Rewrite the data from its start through the line containing "Sanzioni per mancata o incompleta", inclusive, changing "Pago seguro" to "Pago protegido" and keeping everything else the same.

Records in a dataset
↓↓↓

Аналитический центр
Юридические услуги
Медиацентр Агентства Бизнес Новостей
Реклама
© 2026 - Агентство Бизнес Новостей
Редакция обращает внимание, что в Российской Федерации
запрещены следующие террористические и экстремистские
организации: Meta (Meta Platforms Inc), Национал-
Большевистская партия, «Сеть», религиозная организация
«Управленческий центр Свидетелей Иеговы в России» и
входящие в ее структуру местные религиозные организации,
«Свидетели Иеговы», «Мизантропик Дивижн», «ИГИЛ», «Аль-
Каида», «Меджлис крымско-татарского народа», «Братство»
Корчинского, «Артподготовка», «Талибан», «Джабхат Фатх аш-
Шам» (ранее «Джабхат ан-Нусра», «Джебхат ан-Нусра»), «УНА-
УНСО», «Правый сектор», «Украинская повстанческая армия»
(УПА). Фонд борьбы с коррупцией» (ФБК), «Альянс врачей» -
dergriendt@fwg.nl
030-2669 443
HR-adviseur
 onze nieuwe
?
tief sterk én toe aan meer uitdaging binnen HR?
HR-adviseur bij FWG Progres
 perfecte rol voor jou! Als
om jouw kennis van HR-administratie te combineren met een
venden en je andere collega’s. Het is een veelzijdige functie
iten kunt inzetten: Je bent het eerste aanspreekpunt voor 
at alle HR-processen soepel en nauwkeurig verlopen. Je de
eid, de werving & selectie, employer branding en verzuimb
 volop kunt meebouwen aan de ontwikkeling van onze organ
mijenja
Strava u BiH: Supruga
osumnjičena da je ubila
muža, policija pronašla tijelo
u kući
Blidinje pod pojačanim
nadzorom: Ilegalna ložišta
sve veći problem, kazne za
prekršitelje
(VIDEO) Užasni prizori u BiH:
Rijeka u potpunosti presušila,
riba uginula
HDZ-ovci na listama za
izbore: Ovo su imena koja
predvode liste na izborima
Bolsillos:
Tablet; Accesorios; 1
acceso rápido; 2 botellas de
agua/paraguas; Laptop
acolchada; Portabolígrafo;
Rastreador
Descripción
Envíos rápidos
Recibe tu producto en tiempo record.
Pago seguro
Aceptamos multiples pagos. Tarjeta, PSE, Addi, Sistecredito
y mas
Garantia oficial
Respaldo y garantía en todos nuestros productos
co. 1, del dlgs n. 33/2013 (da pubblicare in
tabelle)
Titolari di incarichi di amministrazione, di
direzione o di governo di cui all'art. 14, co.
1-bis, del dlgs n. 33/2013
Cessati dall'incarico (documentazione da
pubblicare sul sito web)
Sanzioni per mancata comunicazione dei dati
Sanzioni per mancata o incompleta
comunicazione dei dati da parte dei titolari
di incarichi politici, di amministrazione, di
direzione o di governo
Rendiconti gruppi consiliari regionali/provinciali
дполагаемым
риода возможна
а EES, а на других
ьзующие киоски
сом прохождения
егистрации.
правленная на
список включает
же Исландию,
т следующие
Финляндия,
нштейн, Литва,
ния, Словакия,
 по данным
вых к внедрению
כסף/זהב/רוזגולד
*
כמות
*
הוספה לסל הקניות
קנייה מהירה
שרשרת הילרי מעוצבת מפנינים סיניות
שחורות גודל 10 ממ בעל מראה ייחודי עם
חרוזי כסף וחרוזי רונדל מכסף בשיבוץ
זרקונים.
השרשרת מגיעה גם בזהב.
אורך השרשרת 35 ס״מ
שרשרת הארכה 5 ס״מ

↑↑↑

■ Solution for this task:
Аналитический центр
Юридические услуги
Медиацентр Агентства Бизнес Новостей
Реклама
© 2026 - Агентство Бизнес Новостей
Редакция обращает внимание, что в Российской Федерации
запрещены следующие террористические и экстремистские
организации: Meta (Meta Platforms Inc), Национал-
Большевистская партия, «Сеть», религиозная организация
«Управленческий центр Свидетелей Иеговы в России» и
входящие в ее структуру местные религиозные организации,
«Свидетели Иеговы», «Мизантропик Дивижн», «ИГИЛ», «Аль-
Каида», «Меджлис крымско-татарского народа», «Братство»
Корчинского, «Артподготовка», «Талибан», «Джабхат Фатх аш-
Шам» (ранее «Джабхат ан-Нусра», «Джебхат ан-Нусра»), «УНА-
УНСО», «Правый сектор», «Украинская повстанческая армия»
(УПА). Фонд борьбы с коррупцией» (ФБК), «Альянс врачей» -
dergriendt@fwg.nl
030-2669 443
HR-adviseur
 onze nieuwe
?
tief sterk én toe aan meer uitdaging binnen HR?
HR-adviseur bij FWG Progres
 perfecte rol voor jou! Als
om jouw kennis van HR-administratie te combineren met een
venden en je andere collega’s. Het is een veelzijdige functie
iten kunt inzetten: Je bent het eerste aanspreekpunt voor 
at alle HR-processen soepel en nauwkeurig verlopen. Je de
eid, de werving & selectie, employer branding en verzuimb
 volop kunt meebouwen aan de ontwikkeling van onze organ
mijenja
Strava u BiH: Supruga
osumnjičena da je ubila
muža, policija pronašla tijelo
u kući
Blidinje pod pojačanim
nadzorom: Ilegalna ložišta
sve veći problem, kazne za
prekršitelje
(VIDEO) Užasni prizori u BiH:
Rijeka u potpunosti presušila,
riba uginula
HDZ-ovci na listama za
izbore: Ovo su imena koja
predvode liste na izborima
Bolsillos:
Tablet; Accesorios; 1
acceso rápido; 2 botellas de
agua/paraguas; Laptop
acolchada; Portabolígrafo;
Rastreador
Descripción
Envíos rápidos
Recibe tu producto en tiempo record.
Pago protegido
Aceptamos multiples pagos. Tarjeta, PSE, Addi, Sistecredito
y mas
Garantia oficial
Respaldo y garantía en todos nuestros productos
co. 1, del dlgs n. 33/2013 (da pubblicare in
tabelle)
Titolari di incarichi di amministrazione, di
direzione o di governo di cui all'art. 14, co.
1-bis, del dlgs n. 33/2013
Cessati dall'incarico (documentazione da
pubblicare sul sito web)
Sanzioni per mancata comunicazione dei dati
Sanzioni per mancata o incompleta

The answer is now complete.